• _Quelle_
****************************************

Matthias Sammer quittiert seinen Job als Fernsehexperte. Dabei schien es, als hätte er neben Jan Henkel den Job seines Lebens gefunden – unumstritten war er aber nie.
Mit Anpfiff des Spiels wird Matthias Sammer ganz still. Eben noch hat er im kleinen Fernsehstudio in einer Ecke des Dortmunder Stadions wortreich erklärt, worauf die Borussia gegen Eintracht Frankfurt achten muss, jetzt schweigt er. Sammer sitzt auf einer Bank, schaut aber nicht durch die Fensterfront auf den Platz hinaus, sondern tief versunken auf den Monitor an der Wand ihm gegenüber. Dort sieht er das Röntgenbild des Spiels, das sogenannte Scoutingfeed, das alle 20 Feldspieler erfasst und den Torwart, in dessen Richtung gerade gespielt wird. Als Dortmund in Führung geht, ballt Sammer kurz die Faust. Doch man hört ihn erst kurz vor der Pause wieder. „ES MACHT KEINEN SINN!“, ruft er plötzlich laut und schnappt sich die Taktiktafel. Er balanciert sie auf den Knien und verschiebt dabei rote und weiße Magnete. In der Halbzeitpause will er über das aus seiner Sicht mangelhafte Dortmunder Positionsspiel sprechen.

****************************************

• _Die Aufgaben_
a: Beantworten Sie zum Text über Matthias Sammer:
(i) In welchem Stadion liegt das kleine Fernsehstudio?
(ii) Wie viele Feldspieler erfasst das Scoutingfeed?
(iii) Welche Farben haben die Magnete, die Sammer auf der Taktiktafel verschiebt?
b: Schreiben Sie aus den Datensätzen die Zeilen zwischen der Zeile mit „collector number: 421“ und der Zeile mit „catalogue / barcode: US 1721144“ unverändert ab, beide Zeilen eingeschlossen.
Der Text und die Datensätze haben nichts miteinander zu tun.

• _Gelieferte Datensätze_

****************************************

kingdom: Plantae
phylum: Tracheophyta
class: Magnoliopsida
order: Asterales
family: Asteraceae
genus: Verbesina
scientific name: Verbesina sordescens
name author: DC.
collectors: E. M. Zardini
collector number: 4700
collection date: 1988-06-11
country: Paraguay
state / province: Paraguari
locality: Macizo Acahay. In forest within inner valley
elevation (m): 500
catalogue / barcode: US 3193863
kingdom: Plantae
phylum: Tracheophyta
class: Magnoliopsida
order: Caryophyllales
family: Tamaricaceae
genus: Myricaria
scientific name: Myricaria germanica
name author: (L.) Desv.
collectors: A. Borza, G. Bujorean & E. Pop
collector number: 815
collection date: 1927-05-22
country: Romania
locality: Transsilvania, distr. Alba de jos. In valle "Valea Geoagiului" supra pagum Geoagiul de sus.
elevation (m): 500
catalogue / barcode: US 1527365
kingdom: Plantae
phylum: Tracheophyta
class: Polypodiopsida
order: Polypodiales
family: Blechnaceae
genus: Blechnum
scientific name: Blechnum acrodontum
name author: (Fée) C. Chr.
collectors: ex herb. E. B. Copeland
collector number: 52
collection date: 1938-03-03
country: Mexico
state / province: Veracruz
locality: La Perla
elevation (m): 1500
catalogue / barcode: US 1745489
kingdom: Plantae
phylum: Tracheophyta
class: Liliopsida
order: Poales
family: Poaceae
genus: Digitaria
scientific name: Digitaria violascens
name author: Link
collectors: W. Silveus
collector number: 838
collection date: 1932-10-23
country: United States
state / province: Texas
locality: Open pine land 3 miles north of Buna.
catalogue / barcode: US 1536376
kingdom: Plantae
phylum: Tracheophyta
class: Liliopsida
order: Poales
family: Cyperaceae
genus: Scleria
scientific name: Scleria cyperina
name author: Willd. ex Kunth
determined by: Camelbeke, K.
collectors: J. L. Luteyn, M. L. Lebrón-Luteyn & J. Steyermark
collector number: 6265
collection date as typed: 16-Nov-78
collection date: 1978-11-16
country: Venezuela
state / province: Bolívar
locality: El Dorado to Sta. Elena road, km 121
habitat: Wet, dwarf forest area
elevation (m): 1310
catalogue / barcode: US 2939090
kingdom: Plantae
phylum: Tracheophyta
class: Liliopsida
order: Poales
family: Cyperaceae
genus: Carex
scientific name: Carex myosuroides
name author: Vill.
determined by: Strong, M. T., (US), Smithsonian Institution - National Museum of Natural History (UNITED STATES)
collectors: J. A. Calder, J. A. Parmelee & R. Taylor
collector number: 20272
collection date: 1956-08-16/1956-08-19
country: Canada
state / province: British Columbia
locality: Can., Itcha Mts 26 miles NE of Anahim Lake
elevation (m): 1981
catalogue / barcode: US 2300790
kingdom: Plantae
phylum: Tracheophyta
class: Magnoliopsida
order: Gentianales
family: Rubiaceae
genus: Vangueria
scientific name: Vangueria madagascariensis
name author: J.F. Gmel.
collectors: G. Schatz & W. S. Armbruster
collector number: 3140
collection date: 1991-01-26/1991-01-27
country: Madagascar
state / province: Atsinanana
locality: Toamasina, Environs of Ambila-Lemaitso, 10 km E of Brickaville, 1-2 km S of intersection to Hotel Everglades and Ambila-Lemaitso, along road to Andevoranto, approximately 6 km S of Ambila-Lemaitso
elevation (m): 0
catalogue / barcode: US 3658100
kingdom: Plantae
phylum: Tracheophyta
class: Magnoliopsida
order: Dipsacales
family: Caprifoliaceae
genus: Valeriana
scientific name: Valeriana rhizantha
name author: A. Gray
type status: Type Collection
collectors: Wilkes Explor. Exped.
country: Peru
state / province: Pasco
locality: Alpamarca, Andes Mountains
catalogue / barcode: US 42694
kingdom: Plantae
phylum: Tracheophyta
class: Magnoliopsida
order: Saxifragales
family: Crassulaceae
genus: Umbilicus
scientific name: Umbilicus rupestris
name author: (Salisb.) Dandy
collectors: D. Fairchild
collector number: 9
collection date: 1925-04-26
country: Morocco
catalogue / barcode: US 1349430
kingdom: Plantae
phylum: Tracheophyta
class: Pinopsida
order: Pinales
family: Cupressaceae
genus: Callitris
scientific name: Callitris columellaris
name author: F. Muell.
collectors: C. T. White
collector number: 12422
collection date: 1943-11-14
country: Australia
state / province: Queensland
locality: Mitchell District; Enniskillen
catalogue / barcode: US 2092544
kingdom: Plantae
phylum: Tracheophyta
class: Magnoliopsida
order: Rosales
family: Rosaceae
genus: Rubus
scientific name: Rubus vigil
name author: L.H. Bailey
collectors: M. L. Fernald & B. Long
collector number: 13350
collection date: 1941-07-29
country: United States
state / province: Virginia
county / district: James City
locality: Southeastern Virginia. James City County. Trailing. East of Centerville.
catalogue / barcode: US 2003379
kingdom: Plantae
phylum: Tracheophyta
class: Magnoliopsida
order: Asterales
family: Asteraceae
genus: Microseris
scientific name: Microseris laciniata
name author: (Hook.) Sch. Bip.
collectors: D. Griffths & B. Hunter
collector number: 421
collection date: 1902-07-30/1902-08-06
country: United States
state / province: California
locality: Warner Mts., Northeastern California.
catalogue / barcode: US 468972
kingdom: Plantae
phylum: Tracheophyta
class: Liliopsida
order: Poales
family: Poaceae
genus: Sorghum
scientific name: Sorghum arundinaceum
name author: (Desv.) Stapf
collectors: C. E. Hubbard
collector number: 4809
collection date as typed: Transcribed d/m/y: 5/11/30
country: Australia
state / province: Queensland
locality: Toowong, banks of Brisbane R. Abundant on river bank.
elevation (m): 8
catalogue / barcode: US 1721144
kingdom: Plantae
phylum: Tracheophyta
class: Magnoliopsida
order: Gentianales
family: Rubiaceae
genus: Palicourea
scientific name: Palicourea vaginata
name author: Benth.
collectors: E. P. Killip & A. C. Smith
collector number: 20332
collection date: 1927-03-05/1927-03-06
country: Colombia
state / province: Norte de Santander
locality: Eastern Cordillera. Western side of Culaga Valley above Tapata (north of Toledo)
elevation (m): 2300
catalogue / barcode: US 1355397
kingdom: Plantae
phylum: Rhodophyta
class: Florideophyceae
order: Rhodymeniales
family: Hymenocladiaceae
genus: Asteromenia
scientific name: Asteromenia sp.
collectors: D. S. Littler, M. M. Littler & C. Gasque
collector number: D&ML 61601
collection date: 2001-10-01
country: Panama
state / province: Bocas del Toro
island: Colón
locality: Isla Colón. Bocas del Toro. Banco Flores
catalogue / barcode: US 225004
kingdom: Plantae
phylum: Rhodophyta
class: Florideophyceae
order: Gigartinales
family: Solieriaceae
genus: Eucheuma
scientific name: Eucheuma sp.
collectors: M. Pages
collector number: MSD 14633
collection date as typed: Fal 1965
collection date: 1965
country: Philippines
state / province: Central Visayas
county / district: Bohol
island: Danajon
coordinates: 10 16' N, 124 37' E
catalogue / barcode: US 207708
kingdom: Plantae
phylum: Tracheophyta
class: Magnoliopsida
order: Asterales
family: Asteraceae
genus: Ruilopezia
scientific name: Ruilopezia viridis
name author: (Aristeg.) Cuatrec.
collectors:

****************************************

• _Schriftliche Antworten_
a:
(i) Im Dortmunder Stadion.
(ii) Alle 20 Feldspieler.
(iii) Rot und Weiß.

b:
collector number: 421
collection date: 1902-07-30/1902-08-06
country: United States
state / province: California
locality: Warner Mts., Northeastern California.
catalogue / barcode: US 468972
kingdom: Plantae
phylum: Tracheophyta
class: Liliopsida
order: Poales
family: Poaceae
genus: Sorghum
scientific name: Sorghum arundinaceum
name author: (Desv.) Stapf
collectors: C. E. Hubbard
collector number: 4809
collection date as typed: Transcribed d/m/y: 5/11/30
country: Australia
state / province: Queensland
locality: Toowong, banks of Brisbane R. Abundant on river bank.
elevation (m): 8
catalogue / barcode: US 1721144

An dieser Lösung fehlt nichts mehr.